====== Textauszug

Deutsches Schiffahrtsmuseum

Presse-Info-Service

Info Nr. 01/98 vom 23.01.1998

Schon als Kind wollte er Maler und Seemann werden

Querschnitt aus dem maritimen Schaffen Egbert Patzigs vom 31. Januar bis 19. April im Deutschen Schiffahrtsmuseum - Ein auf vielen Ausstellungen vertretener und mit Ehrungen überhäufter Künstler

Daß es ausgerechnet aus dem Gebirgsland Bayern viele junge Leute in die christliche Seefahrt gedrängt hat und womöglich immer noch drängt, ist bekannt. Der aus Gräfelfing bei München gebürtige Egbert Patzig (1909 bis 1988) gehörte zu ihnen. Aber er fühlte sich noch aus einem weiteren inneren Antrieb, aus seiner ererbten Neigung zu künstlerischer Betätigung, zur See hingezogen: Schon als Junge wollte er Maler, dezidiert: "Marinemaler", werden. Er wurde es, und was für einer: ein in späteren Jahren von der Kritik hochgelobter und mit Ehrungen überhäufter Künstler. Ein Ausschnitt aus dem maritimen Teil seines Lebenswerkes ist vom 31. Januar bis 19. April 1998 im Deutschen Schiffahrtsmuseum (DSM) in Bremerhaven zu sehen und zu bewundern.

Anfangs hatte der Lebensweg von Egbert Patzig unter einem ungünstigen Stern gestanden. Als der Vater, ein Apotheker, der sich später "Ingenieurchemiker" nannte, nach Ende des Ersten Weltkrieges seine Stellung als Leiter eines Labors zur Herstellung künstlicher Treibstoffe verlor, flüchtete er auf Nimmerwiedersehen ins Ausland und ließ seine Familie mittellos und mit einem Berg Schulden zurück. Die Mutter, sie stammte aus einer Wismarer Werftbesitzerfamilie, erhielt von der Verwandtschaft nur selten Hilfe und mußte es zulassen, daß ihre noch schulpflichtigen Kinder durch Gelegenheitsarbeiten zum Familienunterhalt beitrugen.

============
====== Datenauszüge

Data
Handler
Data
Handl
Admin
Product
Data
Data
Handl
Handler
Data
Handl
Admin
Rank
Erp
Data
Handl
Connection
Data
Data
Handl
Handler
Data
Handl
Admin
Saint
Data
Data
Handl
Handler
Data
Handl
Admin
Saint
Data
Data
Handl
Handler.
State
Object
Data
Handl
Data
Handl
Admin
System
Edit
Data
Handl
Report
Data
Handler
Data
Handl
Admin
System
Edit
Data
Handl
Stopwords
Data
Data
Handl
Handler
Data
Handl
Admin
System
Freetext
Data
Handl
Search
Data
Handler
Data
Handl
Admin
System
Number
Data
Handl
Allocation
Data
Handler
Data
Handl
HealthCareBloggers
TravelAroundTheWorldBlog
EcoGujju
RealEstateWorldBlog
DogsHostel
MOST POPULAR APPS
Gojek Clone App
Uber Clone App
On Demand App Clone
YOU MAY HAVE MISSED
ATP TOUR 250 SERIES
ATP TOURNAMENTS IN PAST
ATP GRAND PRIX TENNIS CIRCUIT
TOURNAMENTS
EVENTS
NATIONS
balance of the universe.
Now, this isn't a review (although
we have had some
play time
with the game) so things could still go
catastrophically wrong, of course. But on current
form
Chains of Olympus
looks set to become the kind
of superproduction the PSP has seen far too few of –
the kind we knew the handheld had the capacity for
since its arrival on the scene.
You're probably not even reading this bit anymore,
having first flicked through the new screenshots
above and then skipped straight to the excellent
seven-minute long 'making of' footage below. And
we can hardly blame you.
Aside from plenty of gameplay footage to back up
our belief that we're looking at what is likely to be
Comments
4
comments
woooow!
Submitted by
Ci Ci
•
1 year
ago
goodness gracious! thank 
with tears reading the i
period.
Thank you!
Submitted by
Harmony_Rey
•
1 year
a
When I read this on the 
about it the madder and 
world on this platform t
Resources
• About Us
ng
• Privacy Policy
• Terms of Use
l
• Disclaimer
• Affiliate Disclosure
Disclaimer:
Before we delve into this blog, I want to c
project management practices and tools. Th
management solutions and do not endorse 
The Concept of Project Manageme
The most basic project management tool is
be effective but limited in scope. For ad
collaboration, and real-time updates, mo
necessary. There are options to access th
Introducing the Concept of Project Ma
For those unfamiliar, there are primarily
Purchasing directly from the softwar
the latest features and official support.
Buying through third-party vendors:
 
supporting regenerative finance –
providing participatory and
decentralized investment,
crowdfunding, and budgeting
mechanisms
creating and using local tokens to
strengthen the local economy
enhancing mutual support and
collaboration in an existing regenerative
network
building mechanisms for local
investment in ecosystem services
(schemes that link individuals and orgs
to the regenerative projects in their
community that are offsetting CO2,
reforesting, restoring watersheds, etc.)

============

**Ihre Aufgabe**. Welchen Beruf übte Egbert Patzigs Vater laut dem Textauszug aus?

**Antwortbereich**. Er war Apotheker.